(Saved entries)
Content starts

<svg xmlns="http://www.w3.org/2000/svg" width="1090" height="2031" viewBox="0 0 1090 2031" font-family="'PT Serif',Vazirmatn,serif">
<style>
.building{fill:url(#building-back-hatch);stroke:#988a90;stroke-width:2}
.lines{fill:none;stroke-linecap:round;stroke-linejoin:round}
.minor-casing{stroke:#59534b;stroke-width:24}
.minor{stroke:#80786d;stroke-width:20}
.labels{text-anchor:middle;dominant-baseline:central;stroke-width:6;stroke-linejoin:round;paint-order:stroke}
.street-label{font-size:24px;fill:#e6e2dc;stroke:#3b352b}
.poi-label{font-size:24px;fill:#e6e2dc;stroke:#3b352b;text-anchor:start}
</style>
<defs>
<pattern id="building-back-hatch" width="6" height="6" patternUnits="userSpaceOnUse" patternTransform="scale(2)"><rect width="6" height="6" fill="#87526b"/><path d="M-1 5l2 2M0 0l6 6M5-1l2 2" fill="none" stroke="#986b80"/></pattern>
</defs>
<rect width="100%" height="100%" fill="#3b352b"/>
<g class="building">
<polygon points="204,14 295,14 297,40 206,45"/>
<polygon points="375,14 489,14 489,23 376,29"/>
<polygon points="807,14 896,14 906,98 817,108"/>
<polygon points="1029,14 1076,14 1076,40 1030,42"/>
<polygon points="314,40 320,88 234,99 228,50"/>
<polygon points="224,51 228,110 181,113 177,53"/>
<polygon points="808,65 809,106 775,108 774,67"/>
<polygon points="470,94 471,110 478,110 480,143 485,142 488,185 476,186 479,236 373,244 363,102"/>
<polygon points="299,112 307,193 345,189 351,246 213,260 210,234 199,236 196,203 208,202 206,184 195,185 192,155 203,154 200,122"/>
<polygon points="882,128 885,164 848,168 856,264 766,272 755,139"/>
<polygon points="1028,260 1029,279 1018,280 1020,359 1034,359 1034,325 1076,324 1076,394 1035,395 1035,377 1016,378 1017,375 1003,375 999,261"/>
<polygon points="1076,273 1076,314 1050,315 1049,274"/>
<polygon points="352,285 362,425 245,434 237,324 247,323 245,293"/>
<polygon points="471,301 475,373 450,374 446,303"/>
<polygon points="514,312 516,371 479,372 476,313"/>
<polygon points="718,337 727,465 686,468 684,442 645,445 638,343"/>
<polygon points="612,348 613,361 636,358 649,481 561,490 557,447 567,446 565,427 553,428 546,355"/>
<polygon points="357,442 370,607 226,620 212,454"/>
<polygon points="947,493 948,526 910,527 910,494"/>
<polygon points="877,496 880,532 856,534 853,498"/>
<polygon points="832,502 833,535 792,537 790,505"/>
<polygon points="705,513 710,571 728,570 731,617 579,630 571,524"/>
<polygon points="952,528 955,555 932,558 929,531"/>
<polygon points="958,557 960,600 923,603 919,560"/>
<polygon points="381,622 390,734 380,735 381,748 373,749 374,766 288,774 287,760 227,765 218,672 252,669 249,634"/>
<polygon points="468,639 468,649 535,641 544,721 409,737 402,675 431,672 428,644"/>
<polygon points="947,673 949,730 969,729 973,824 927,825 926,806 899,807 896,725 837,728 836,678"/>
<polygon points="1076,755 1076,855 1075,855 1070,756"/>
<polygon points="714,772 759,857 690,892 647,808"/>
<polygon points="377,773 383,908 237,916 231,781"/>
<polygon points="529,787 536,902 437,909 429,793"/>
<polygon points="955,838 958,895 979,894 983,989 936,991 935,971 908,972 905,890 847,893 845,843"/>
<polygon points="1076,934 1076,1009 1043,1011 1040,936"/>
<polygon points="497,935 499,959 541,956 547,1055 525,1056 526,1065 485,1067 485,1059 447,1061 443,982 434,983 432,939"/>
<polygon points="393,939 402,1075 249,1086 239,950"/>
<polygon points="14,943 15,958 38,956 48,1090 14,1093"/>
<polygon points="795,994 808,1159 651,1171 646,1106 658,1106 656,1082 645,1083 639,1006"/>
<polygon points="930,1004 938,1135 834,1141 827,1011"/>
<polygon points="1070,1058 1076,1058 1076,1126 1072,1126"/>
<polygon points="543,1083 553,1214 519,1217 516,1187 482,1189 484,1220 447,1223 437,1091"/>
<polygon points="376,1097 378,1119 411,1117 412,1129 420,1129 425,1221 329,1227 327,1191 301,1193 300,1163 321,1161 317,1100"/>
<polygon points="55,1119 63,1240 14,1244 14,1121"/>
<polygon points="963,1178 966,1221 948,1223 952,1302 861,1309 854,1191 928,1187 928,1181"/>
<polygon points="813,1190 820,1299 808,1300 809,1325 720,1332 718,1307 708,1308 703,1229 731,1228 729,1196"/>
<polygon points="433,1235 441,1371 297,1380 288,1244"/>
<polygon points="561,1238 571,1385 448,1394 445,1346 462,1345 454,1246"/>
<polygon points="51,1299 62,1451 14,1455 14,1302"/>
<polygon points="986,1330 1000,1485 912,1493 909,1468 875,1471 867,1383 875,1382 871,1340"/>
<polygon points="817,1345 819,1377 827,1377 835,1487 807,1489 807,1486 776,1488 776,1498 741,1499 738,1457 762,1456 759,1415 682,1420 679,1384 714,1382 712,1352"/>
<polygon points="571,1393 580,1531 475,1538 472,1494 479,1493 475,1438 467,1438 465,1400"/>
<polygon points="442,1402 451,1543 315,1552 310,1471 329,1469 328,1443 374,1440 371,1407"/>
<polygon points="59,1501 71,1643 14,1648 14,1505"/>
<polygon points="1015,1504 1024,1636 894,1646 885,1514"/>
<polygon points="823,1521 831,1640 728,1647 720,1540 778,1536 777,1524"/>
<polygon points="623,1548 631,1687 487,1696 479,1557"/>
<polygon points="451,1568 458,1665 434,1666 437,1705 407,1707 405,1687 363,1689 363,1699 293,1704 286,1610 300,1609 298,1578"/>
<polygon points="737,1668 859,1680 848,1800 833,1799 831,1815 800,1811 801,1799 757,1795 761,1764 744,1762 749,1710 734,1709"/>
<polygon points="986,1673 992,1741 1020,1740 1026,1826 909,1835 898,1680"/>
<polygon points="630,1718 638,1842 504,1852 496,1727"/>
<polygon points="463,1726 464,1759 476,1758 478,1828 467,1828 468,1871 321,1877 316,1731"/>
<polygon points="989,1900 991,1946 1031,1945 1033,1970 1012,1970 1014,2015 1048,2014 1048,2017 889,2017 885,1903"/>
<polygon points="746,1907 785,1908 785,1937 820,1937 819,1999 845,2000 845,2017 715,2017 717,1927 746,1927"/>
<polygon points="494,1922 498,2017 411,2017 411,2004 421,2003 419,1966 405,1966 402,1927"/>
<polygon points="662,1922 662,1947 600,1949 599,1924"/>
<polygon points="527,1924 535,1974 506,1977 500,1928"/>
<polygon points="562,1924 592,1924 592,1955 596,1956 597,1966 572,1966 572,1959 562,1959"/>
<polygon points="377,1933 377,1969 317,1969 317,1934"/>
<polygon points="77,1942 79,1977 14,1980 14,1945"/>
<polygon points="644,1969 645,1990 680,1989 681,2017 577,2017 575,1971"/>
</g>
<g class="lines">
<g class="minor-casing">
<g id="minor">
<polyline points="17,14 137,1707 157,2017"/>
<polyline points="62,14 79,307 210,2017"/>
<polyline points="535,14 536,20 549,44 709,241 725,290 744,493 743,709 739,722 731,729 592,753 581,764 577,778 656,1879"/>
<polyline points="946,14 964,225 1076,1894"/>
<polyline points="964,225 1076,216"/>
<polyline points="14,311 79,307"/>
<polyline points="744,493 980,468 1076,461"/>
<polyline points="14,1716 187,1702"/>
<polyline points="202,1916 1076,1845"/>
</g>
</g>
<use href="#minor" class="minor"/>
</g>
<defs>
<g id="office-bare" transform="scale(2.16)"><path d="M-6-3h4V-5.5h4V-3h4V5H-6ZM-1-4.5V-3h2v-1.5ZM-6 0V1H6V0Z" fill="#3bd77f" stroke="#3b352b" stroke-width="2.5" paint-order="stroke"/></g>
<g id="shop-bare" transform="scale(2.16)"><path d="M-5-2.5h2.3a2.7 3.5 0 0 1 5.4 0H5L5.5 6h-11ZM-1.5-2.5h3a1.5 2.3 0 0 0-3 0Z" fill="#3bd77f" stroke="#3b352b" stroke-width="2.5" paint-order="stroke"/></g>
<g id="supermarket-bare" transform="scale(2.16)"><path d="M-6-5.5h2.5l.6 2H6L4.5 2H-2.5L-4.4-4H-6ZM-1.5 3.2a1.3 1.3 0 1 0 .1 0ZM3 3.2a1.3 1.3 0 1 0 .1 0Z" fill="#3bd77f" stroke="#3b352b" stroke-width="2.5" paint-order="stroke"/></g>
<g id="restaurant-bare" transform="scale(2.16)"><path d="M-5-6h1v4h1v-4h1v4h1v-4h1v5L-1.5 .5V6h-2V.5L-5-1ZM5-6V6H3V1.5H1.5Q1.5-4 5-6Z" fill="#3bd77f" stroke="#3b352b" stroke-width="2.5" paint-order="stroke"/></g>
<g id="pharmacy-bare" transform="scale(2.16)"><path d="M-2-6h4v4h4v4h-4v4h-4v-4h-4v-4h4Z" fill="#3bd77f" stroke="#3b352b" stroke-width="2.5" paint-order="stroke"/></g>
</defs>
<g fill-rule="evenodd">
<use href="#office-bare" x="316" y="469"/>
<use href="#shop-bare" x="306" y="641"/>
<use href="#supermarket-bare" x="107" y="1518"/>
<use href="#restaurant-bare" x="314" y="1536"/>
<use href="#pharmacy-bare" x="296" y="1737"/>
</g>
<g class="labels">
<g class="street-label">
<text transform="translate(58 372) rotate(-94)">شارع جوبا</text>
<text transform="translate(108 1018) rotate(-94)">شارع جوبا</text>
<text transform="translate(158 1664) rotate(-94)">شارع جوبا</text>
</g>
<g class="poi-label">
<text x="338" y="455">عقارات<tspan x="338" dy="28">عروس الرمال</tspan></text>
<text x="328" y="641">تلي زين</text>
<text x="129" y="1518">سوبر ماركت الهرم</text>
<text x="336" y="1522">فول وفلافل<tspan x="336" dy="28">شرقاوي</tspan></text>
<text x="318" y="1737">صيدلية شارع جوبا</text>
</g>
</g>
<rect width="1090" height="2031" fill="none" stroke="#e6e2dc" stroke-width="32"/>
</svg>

Content ends

Search the data for the word "lines" and copy each line where it appears.

Answer for this exercise »
.lines{fill:none;stroke-linecap:round;stroke-linejoin:round}
<g class="lines">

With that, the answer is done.